Copyright 1965, American Law Institute
§ 9 LEGAL CAUSE
The words "legal cause" are used throughout the Restatement of
this Subject to denote the fact that the causal sequence by which the actor's
tortious conduct has resulted in an invasion of some legally protected
interest of another is such that the law holds the actor responsible for
such harm unless there is some defense to liability.
COMMENTS & ILLUSTRATIONS: Comment:
a. To become liable to another under the principles of the law of Torts, an actor's conduct must not only be tortious in character but it must also be a legal cause of the invasion of another's interest. If the actor has engaged in conduct which is tortious in character, he thereby subjects himself to liability as that phrase is defined in § 5. In order that the actor become liable to another, it is necessary, among other things, that his conduct be the legal cause of the invasion of the other's interest as the phrase "legal cause" is defined in this Section.
b.

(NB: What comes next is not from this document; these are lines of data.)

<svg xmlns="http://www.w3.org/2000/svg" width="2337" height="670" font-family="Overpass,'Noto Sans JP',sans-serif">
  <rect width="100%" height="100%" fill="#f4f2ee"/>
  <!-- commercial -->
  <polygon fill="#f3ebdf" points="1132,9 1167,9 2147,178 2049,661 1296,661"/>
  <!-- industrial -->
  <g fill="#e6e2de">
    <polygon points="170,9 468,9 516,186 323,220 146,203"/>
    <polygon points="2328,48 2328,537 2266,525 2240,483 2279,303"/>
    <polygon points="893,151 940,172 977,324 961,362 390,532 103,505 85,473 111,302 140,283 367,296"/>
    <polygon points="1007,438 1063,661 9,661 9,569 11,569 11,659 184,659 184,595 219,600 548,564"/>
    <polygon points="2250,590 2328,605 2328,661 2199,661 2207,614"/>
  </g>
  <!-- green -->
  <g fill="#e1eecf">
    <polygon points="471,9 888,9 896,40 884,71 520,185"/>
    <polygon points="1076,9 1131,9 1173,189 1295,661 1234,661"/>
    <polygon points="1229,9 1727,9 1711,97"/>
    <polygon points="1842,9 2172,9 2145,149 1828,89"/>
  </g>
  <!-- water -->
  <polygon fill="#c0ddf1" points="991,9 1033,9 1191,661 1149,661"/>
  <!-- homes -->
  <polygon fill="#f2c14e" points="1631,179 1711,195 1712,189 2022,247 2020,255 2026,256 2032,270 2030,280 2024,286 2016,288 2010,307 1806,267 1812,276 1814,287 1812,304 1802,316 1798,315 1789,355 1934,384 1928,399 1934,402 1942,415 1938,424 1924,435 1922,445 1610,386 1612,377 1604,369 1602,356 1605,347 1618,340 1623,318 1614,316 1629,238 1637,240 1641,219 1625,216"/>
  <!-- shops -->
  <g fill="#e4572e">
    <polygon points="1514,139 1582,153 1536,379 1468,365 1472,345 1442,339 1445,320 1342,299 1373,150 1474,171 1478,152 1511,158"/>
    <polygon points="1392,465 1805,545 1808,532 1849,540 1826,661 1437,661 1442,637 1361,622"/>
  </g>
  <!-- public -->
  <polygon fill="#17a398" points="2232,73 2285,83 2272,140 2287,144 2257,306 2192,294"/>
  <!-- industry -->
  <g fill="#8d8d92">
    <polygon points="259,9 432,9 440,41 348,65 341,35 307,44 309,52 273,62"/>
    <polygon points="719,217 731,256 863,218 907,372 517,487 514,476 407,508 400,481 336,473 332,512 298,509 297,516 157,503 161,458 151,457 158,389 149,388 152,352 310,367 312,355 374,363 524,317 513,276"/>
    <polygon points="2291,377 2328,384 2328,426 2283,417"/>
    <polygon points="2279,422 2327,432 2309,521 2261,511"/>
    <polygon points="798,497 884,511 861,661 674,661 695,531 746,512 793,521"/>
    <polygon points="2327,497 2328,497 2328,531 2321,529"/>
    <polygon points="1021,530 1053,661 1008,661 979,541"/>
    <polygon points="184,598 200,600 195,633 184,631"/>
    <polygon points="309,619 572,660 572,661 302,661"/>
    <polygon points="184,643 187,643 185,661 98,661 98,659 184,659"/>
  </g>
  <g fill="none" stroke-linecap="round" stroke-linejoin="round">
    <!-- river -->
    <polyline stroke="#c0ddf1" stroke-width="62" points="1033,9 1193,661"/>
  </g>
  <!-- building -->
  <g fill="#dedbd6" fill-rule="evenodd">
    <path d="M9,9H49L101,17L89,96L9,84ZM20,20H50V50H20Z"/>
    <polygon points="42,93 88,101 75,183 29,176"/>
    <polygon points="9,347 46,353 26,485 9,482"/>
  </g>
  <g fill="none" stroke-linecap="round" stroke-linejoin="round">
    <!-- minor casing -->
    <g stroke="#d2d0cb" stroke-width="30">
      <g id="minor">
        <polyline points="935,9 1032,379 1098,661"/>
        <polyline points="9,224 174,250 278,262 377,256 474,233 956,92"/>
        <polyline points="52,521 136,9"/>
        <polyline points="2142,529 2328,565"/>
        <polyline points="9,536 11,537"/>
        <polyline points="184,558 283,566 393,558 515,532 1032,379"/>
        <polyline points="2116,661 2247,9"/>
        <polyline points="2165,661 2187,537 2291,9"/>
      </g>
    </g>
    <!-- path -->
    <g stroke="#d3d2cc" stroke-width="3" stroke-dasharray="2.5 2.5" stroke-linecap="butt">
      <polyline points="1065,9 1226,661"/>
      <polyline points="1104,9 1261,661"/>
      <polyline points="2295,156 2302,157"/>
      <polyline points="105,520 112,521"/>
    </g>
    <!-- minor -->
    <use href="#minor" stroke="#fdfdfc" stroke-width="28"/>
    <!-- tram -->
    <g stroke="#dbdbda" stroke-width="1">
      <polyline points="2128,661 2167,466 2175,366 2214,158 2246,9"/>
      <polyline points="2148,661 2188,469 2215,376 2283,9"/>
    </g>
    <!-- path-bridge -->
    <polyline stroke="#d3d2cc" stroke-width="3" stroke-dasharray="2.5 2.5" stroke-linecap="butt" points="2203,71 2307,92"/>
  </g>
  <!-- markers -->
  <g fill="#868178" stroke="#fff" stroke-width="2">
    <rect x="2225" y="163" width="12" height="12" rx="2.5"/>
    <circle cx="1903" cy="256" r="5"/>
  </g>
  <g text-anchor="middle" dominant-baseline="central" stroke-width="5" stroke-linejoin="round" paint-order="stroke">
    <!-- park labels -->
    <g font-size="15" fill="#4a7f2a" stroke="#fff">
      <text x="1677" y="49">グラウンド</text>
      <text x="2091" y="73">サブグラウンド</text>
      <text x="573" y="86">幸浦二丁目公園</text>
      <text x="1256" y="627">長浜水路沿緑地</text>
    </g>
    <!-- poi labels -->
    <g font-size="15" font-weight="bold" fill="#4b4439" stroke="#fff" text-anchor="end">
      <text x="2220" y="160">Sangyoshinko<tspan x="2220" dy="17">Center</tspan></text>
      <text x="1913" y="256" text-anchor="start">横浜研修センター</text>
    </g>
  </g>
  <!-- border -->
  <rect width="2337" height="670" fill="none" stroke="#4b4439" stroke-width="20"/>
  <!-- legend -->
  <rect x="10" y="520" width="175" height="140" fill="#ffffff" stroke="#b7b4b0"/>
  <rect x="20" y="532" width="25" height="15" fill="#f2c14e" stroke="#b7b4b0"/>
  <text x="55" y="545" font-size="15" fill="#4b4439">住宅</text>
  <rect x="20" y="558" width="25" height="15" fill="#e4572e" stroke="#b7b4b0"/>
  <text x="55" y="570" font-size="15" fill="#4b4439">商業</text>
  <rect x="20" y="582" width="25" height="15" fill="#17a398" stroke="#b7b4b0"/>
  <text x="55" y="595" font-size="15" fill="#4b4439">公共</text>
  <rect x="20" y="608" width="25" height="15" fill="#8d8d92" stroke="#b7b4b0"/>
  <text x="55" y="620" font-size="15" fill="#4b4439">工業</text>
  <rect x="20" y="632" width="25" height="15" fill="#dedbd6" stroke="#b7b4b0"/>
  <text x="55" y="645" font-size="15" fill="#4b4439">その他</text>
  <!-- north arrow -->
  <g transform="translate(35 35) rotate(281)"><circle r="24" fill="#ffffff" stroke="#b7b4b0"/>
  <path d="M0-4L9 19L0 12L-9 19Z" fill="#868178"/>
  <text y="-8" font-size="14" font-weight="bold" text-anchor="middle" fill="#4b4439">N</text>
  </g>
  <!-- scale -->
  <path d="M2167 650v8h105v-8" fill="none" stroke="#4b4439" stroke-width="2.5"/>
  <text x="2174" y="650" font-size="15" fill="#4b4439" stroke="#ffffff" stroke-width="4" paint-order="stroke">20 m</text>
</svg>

In order that a particular act or omission may be the
legal cause of an invasion of another's interest, the act or omission must
be a substantial factor in bringing about the harm, and there must be no
principle or rule of law which restricts the actor's liability because
of the manner in which the act or omission operates to bring about such
invasion. The principles and rules which determine whether a particular
act or omission is the legal cause of a particular result are stated in
§§ 430-453 and § 870.
REPORTERS NOTES: This Section has been changed from the first Restatement by adding the final words, "unless there is some defense to liability."